==== Source document

ADDED ON March 29, 2012 3 COMMENTS

Spring comes but once a year. Once it is gone, wave goodbye. Even in a buyer’s market, a well  priced home will get healthy demand and avoid being an October straggler where the buyer exerts leverage because they know they have no competition. This is why I advise my seller clients to understand the crucial importance of pricing correctly. The biggest mistake I see is ignoring an obvious price point that costs precious exposure and opting to pad the price by a small amount-maybe only 1-2%- to “build in a little negotiation room.” In a price-sensitive market like Westchester County, this is a fatal mistake.

As an example, consider a home that a comparative market analysis indicates as being properly priced at $500,000. Typically, we would price the place at $499,900. On occasion, a seller decides that they’d like to try it out for $509,000 to “get a little negotiation room.” The mistaken belief is that the offers will come in higher because they are asking a little more. The reality is that the offers won’t come in.

  • Many would-be buyers won’t even know the house is for sale because they only looked up to $500,000 (an obvious dividing line for many), and they never saw the house. These people see other homes and buy something else.
  • Lookers and online market watchers see the house, but refrain from doing anything because they will wait for the price to come down.
  • Those left over (who wants leftovers?) may see the house but choose a more competitively priced home.
  • In rare cases, you do get a bold buyer who makes an offer, but not only for what they think it is worth. In other words, the extra “padding” means nothing to them. They’d never offer more just because you asked for more. They might actually bid lower just to speculate.

========

*Task brief*. Pick up the article on pricing a home for the spring market after its final sentence and continue it in the same voice.

==== Dataset excerpts

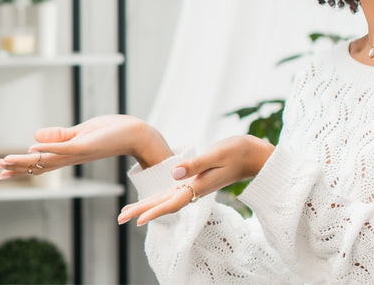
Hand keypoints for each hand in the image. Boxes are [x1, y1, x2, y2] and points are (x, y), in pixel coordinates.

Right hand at [0, 115, 170, 178]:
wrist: (136, 134)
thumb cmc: (111, 132)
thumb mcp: (81, 133)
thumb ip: (59, 136)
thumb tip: (34, 137)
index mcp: (68, 154)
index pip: (39, 163)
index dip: (20, 167)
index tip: (1, 171)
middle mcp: (70, 157)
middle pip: (39, 165)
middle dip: (17, 168)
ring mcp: (77, 152)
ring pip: (46, 159)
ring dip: (25, 160)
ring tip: (6, 161)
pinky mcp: (86, 145)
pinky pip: (63, 148)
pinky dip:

========

*Response to this exercise*.
The argument I get in favor of that extra little padding is that people can just make an offer. But as I have pointed out, by pricing incorrectly, many people either didn’t even see the place or opted to make their offer on a more reasonably priced property. It is human nature. Buyers gravitate toward what they perceive as a better value. Given the huge number of homes in competition with your home, that isn’t a stretch. You cannot manipulate outcomes. Overpricing never gets the seller more money, because buyers will always make offers based on what they want to pay, not what the seller speculatively asks. Market value is market value. 

Often, by the time sellers get wise to the dynamics of pricing and buyer trends, the window of opportunity is lost. We are then “chasing the market,” as more aggressive home sellers reduce their prices to get sold. The spring rush tails off, and it becomes an all out pricing war and beauty contest where competition suppresses prices. All too often, these are the homes that go into the autumn as stale listings facing a price reduction that is lower than the seller’s original bottom line. Buyers are funny like that; if a home is on the market longer than 60 days, they wonder aloud what is wrong with it! In a market like Westchester County with a median price of over $500,000, that is very costly for the seller.

The high bidder always gets the house. In cases where that bid comes from the seller, they unfortunately keep the property. You can overprice, price fairly, or price to sell. We advise to err on the aggressive side, because that actually nets the seller more and cuts down on the wait.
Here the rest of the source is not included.